Une réunion avec les porteurs de projet devrait avoir lieu, mais après l’enquête publique au cours de laquelle la population est invitée à se prononcer en mairie de Viam ou sur le site internet de la préfecture de la Corrèze.

L’article de France Bleu Limousin est ici.


Commentaire : ce projet va s’installer sur le plateau de Millesvaches, entre Bugeat et Viam, alors qu’une usine de pellets existe déjà à Egletons, distant de 20 km et dont les habitants se plaignent du bruit des broyeurs et des passages de camions. Sur le site internet du promoteur, on peut lire les (…) «  avantages du bois-énergie en termes de développement durable et de bilan carbone. » Outre le fait que le bois-énergie ne peut pas être classé dans le développement durable car il faut au moins 80 ans pour faire repousser une forêt (qui était un puits de carbone avant d’être coupée), plusieurs articles scientifiques, relayés sur ce blog, nous expliquent que brûler de la biomasse est plus polluant que brûler du charbon, sauf en ce qui concerne l’oxyde de soufre. Des données de centrale en activité indiquent que la biomasse émet 98% de la quantité d’oxyde d’azote d’un volume équivalent de charbon bitumineux, 51% de plus de CO2 et un niveau global comparable de particules, sauf que la biomasse émet davantage de particules fines (PM10) et encore beaucoup plus de particules plus fines et plus dangereuses (PM2.5). Les dioxines – particules chimiques les plus toxiques – sont émises en quantité 7 fois supérieures à la combustion du charbon.

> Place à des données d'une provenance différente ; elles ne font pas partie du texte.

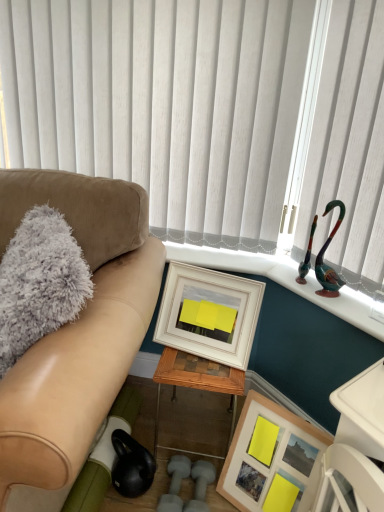
Question: Relative to shiny green glass swan at upper right, is wooden framed picture at lower right, which ranks as the 2th picture frame in top-to-bottom order, in front or behind?

Choices:
 (A) behind
 (B) front

Answer: (B)

Question: Is wooden framed picture at lower right, which ranks as the 2th picture frame in top-to-bottom order, wider or thinner than shiny green glass swan at upper right?

Choices:
 (A) thin
 (B) wide

Answer: (B)

Question: Which object is the farthest from the suede couch at left?

Choices:
 (A) matte white picture frame at center, which appears as the second picture frame when ordered from the bottom
 (B) woodenmaterial/texturetable at center
 (C) white vertical blinds at upper center
 (D) wooden framed picture at lower right, the 1th picture frame from the bottom
 (E) shiny green glass swan at upper right

Answer: (E)

Question: Which is farther from the matte white picture frame at center, which is the first picture frame in top-to-bottom order?

Choices:
 (A) gray fluffy pillow at left
 (B) suede couch at left
 (C) shiny green glass swan at upper right
 (D) white vertical blinds at upper center
 (E) woodenmaterial/texturetable at center

Answer: (D)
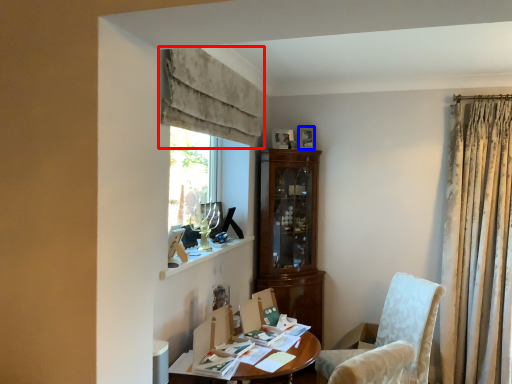
Question: Which point is further to the camera, curtain (highlighted by a red box) or picture frame (highlighted by a blue box)?

Choices:
 (A) curtain
 (B) picture frame

Answer: (B)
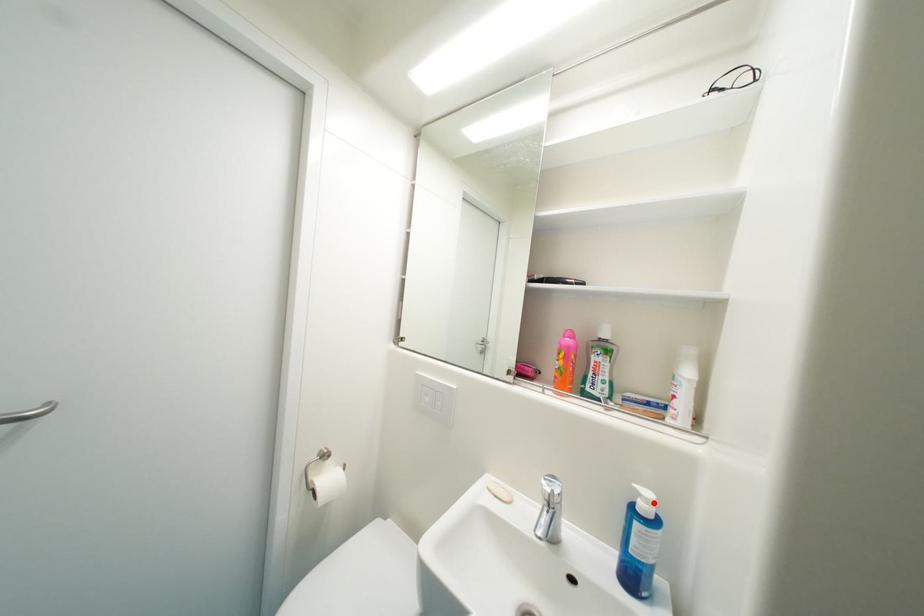
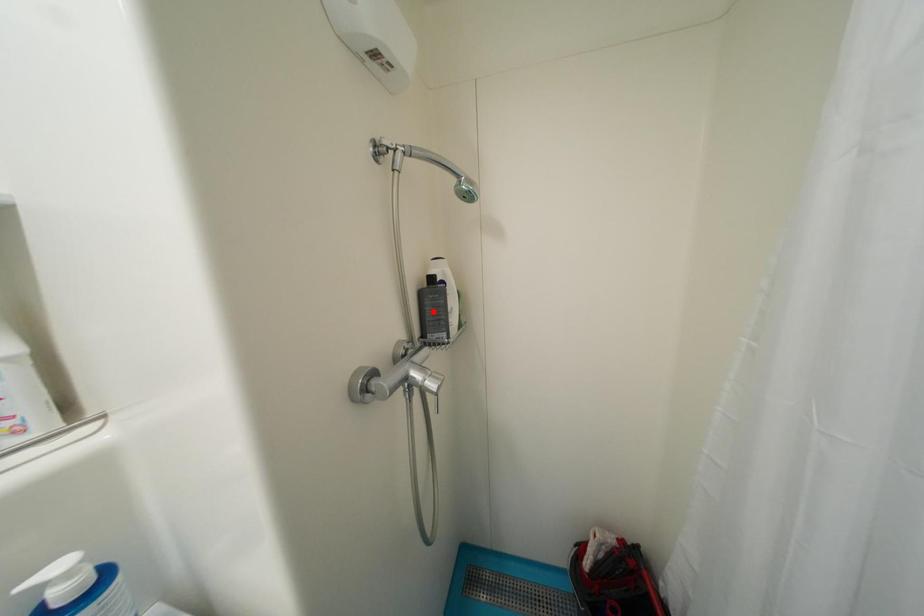
I am providing you with two images of the same scene from different viewpoints. A red point is marked on the first image and another point is marked on the second image. Do the highlighted points in image1 and image2 indicate the same real-world spot?

No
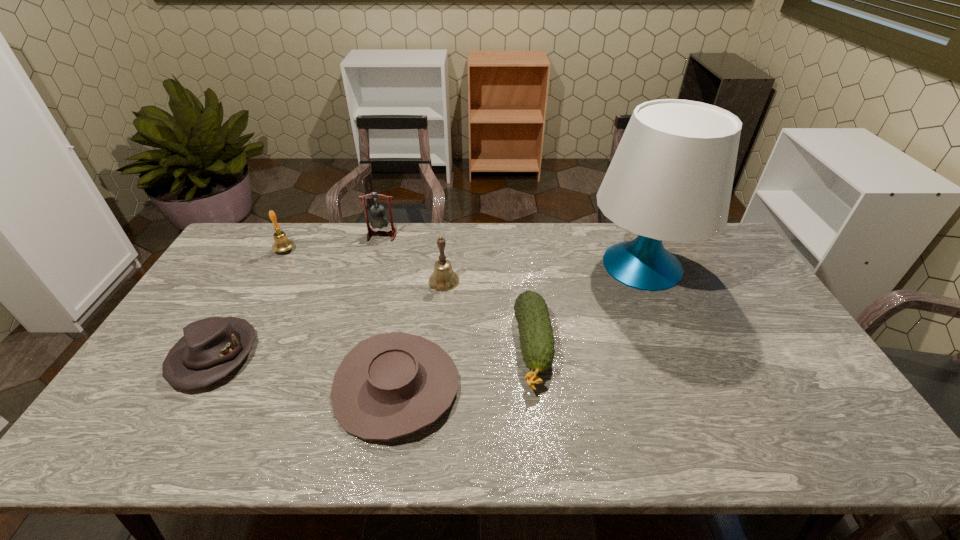
Locate an element on the screen. This screenshot has width=960, height=540. bell that stands as the third closest to the hat is located at coordinates (443, 278).

I want to click on the closest bell to the leftmost bell, so pyautogui.click(x=379, y=220).

You are a GUI agent. You are given a task and a screenshot of the screen. Output one action in this format:
    pyautogui.click(x=<x>, y=<y>)
    Task: Click on the vacant space that satisfies the following two spatial constraints: 1. on the front-facing side of the rightmost object; 2. on the decorative side of the hat
    
    Given the screenshot: What is the action you would take?
    pyautogui.click(x=681, y=356)

This screenshot has width=960, height=540. I want to click on free location that satisfies the following two spatial constraints: 1. on the back side of the cowboy hat; 2. on the right side of the nearest bell, so click(x=414, y=281).

Image resolution: width=960 pixels, height=540 pixels. Find the location of `free space that satisfies the following two spatial constraints: 1. on the front-facing side of the rightmost object; 2. at the blossom end of the cucumber`. free space that satisfies the following two spatial constraints: 1. on the front-facing side of the rightmost object; 2. at the blossom end of the cucumber is located at coordinates (678, 347).

Image resolution: width=960 pixels, height=540 pixels. I want to click on blank space that satisfies the following two spatial constraints: 1. on the front-facing side of the tallest object; 2. on the decorative side of the hat, so click(x=681, y=356).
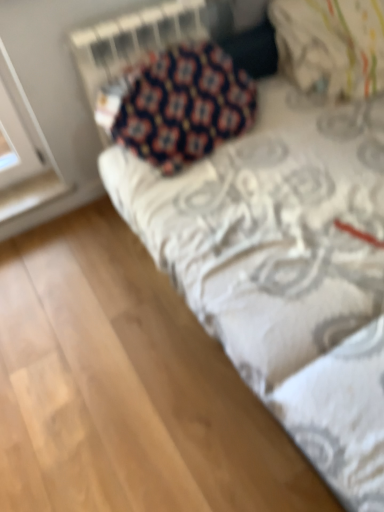
Image resolution: width=384 pixels, height=512 pixels. I want to click on white textured pillow at upper right, so click(x=331, y=44).

What is the approximate width of white textured pillow at upper right?

It is 19.82 inches.

What do you see at coordinates (331, 44) in the screenshot? This screenshot has height=512, width=384. I see `white textured pillow at upper right` at bounding box center [331, 44].

Find the location of `white textured pillow at upper right`. white textured pillow at upper right is located at coordinates (331, 44).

Par ailleurs et conformément à la convention d’Aarhus, la charte de la concertation a pour objectif de promouvoir la participation des citoyens aux projets qui les concernent, par l’information la plus complète, l’écoute de leurs attentes ou de leurs craintes, l’échange et le débat. Et la charte de l’environnement proclame pour tous (art. 7) le droit à l’information et le droit de participer à l’élaboration des politiques publiques ayant une incidence sur l’environnement. La réunion publique proposée par le promoteur aurait dû avoir lieu avant l’enquête publique, puisque son but est d’informer la population avant qu’elle ne se prononce.